Bring together every line in the data that includes "niet".

+---+

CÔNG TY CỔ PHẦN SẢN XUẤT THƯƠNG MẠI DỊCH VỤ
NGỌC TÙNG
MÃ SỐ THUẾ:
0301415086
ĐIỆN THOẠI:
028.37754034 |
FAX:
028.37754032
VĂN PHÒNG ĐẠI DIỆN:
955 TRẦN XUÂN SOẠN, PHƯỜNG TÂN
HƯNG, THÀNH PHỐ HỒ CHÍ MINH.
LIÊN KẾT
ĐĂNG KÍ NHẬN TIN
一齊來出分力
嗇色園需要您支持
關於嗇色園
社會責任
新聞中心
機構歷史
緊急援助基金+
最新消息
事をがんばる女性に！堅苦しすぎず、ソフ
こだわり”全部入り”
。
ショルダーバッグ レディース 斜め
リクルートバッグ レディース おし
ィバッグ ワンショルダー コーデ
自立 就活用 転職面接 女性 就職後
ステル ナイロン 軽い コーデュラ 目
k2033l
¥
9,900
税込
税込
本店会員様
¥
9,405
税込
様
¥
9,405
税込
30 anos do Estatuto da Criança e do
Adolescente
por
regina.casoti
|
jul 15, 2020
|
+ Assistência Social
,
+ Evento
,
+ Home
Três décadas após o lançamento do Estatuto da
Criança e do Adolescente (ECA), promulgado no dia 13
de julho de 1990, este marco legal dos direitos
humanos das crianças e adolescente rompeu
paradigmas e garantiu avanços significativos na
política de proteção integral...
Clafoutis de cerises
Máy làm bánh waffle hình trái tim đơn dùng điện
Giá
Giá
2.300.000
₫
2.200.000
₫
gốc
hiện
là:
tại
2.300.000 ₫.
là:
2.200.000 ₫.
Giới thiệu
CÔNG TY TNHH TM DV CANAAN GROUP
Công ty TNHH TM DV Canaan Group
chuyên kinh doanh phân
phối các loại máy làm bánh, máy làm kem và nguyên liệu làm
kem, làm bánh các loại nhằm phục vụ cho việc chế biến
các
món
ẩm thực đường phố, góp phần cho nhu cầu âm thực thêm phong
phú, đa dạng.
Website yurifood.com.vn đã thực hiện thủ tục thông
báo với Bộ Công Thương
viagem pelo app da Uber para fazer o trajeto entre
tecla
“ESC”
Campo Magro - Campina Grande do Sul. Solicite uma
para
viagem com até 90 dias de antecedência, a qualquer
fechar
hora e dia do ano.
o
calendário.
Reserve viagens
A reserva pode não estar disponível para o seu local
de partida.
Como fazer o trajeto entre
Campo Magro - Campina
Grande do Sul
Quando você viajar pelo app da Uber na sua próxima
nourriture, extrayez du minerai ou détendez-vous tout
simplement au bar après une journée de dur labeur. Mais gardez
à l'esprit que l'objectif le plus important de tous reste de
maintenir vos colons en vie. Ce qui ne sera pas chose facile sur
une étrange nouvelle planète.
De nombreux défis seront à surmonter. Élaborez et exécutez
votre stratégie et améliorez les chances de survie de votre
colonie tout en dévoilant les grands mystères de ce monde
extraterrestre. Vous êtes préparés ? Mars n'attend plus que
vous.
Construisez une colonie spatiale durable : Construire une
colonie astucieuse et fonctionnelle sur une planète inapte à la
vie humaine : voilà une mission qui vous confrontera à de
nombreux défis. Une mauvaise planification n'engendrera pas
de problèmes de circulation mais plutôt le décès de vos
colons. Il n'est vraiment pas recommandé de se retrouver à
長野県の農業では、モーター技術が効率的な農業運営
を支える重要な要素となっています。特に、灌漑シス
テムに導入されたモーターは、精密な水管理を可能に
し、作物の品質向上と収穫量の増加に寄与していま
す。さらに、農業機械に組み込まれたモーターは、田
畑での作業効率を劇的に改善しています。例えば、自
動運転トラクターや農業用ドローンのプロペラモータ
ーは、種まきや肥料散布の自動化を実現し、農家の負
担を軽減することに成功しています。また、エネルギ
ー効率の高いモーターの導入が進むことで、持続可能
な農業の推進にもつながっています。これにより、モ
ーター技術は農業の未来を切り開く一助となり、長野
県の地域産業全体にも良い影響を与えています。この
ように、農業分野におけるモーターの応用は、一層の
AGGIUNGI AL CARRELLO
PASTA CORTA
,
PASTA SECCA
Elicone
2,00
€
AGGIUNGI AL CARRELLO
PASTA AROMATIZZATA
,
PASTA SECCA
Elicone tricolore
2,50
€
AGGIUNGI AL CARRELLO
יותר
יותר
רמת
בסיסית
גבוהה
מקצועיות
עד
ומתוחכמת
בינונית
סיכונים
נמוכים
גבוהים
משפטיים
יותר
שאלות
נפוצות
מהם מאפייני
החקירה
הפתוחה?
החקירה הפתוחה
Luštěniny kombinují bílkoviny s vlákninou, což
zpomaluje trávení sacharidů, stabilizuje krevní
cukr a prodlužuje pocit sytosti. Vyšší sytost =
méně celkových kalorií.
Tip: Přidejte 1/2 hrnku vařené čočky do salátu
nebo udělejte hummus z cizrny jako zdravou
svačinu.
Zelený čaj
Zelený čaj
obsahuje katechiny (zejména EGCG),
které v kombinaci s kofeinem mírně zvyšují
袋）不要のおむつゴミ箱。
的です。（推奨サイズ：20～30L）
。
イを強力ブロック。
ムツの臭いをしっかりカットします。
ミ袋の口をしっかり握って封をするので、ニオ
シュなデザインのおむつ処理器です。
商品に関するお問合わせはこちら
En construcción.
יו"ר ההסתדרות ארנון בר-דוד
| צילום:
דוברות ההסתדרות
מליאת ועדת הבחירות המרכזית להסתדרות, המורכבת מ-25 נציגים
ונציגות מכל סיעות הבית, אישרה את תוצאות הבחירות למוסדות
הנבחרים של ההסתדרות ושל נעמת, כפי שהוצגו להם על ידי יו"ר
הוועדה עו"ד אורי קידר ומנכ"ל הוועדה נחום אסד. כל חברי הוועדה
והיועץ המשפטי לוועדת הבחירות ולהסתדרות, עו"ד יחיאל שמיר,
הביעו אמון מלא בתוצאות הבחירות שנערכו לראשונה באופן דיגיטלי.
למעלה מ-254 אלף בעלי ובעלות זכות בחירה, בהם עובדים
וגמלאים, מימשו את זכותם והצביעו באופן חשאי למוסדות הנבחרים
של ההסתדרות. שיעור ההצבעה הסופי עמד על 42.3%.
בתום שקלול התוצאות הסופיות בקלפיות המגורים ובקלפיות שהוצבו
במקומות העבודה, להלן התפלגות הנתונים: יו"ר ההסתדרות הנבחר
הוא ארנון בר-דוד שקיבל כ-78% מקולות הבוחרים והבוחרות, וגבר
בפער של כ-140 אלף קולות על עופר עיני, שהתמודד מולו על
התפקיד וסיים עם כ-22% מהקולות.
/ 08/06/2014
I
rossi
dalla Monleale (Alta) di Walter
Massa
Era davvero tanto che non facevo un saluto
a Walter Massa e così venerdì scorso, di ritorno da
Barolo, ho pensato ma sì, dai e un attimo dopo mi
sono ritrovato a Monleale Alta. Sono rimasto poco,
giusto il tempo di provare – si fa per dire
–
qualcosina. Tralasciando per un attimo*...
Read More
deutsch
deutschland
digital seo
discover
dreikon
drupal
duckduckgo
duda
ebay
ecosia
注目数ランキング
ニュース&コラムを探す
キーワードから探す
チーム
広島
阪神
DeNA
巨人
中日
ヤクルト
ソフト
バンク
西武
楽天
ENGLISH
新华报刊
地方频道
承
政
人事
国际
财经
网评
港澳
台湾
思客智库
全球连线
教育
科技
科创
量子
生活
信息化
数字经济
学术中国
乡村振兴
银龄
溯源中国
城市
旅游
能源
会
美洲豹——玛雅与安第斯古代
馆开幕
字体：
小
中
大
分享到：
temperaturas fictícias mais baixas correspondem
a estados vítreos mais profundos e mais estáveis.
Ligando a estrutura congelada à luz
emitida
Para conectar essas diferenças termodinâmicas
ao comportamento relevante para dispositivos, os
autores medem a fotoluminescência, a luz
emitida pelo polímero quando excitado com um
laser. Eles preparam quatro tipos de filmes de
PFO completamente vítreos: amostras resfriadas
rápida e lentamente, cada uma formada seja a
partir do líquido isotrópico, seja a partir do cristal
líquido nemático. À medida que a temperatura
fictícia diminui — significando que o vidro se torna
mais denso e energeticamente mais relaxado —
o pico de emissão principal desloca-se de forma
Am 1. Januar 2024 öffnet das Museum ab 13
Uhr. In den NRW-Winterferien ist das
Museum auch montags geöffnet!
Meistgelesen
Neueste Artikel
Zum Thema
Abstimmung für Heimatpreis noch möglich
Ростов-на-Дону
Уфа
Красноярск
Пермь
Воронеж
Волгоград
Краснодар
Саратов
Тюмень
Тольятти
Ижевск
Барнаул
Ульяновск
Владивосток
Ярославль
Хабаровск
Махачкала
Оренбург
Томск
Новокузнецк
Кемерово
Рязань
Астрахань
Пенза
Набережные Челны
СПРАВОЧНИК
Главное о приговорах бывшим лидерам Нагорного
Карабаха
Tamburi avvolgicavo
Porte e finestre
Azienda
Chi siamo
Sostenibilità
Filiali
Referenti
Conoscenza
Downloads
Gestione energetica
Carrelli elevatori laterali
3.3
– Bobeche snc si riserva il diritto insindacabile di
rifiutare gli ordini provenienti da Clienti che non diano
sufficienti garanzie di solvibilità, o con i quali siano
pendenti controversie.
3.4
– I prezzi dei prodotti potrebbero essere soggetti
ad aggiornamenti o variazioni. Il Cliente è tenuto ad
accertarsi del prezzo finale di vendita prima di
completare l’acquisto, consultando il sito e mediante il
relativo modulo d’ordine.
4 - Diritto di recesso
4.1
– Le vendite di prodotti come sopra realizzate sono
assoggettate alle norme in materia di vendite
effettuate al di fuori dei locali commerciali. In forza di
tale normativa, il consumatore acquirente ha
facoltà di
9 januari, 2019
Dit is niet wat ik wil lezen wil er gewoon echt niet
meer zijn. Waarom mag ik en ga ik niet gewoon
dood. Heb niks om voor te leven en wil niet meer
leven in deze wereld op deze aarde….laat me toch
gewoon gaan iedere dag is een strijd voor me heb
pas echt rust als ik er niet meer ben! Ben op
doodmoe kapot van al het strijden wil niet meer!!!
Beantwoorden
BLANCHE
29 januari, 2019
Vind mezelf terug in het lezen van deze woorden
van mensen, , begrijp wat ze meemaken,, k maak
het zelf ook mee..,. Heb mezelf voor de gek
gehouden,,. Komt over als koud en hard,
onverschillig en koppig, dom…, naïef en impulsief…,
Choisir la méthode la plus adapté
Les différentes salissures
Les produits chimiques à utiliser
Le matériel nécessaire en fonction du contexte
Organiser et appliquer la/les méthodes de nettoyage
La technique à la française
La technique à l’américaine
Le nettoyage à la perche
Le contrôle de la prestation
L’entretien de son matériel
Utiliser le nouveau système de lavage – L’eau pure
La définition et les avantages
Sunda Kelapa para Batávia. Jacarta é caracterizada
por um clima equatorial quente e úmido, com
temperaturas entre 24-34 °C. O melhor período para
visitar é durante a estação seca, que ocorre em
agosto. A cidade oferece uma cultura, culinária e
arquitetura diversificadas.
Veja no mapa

+---+

▶ Written response:
Dit is niet wat ik wil lezen wil er gewoon echt niet
meer zijn. Waarom mag ik en ga ik niet gewoon
dood. Heb niks om voor te leven en wil niet meer
pas echt rust als ik er niet meer ben! Ben op
doodmoe kapot van al het strijden wil niet meer!!!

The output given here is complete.